# Exercise prompt:
Please filter the entries for the word "Holstein" and copy every line that has it.

# Data:
···

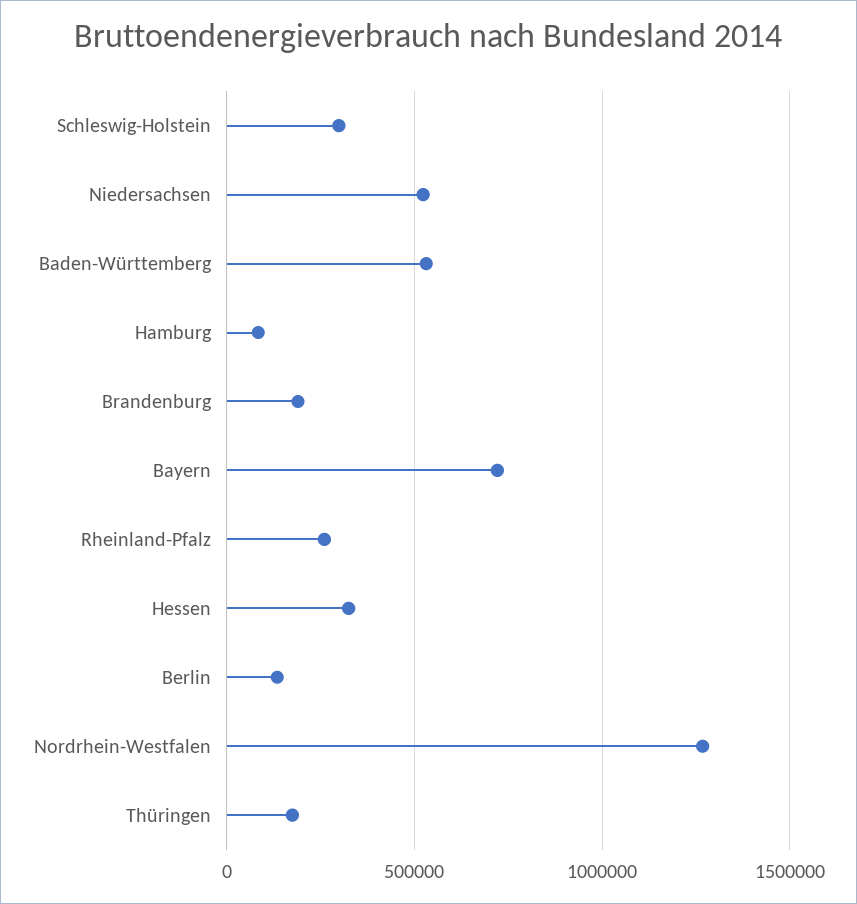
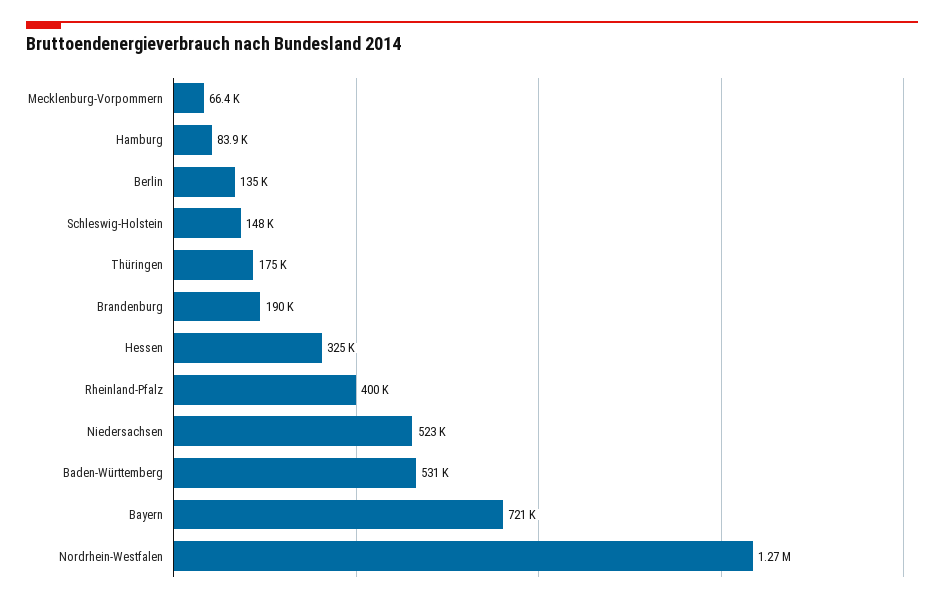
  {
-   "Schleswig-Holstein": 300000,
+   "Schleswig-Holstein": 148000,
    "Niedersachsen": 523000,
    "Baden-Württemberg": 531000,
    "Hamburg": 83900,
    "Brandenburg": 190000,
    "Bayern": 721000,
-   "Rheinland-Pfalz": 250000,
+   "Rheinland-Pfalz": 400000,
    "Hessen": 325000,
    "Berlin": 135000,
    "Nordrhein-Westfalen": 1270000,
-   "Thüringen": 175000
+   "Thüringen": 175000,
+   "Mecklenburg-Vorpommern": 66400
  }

···

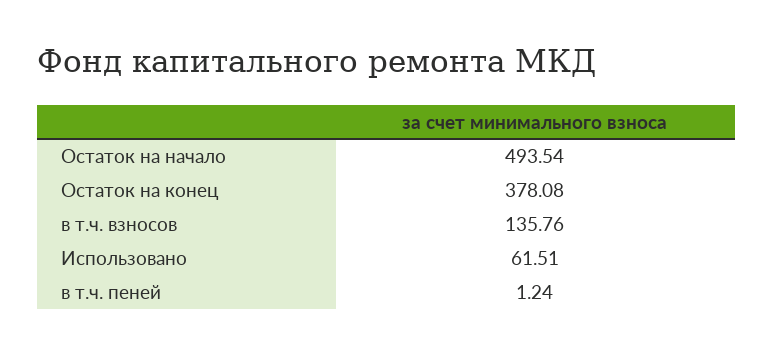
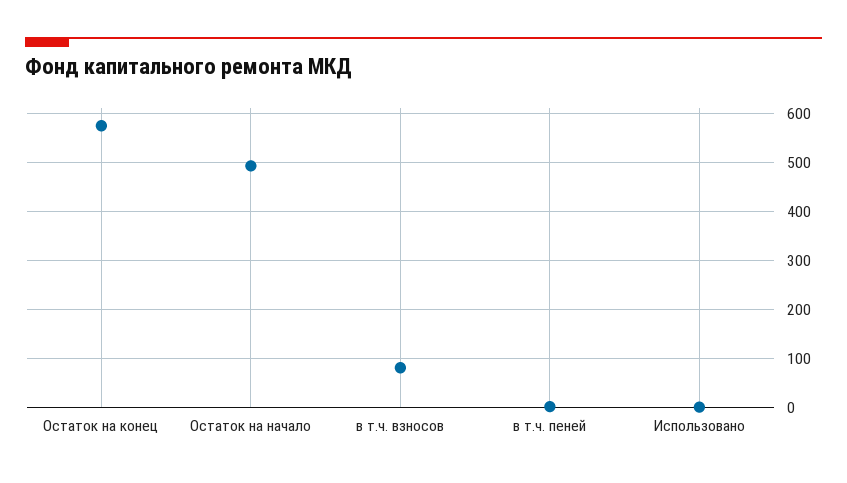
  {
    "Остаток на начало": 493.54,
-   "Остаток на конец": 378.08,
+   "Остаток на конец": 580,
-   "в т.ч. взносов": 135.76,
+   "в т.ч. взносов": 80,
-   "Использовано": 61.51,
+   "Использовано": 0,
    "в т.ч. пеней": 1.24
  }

···

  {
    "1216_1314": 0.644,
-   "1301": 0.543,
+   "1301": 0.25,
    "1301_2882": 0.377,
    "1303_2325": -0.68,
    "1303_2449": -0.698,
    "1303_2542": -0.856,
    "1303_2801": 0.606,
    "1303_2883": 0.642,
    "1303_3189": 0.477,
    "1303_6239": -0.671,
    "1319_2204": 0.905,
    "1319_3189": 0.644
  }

···

# Response box:
-   "Schleswig-Holstein": 300000,
+   "Schleswig-Holstein": 148000,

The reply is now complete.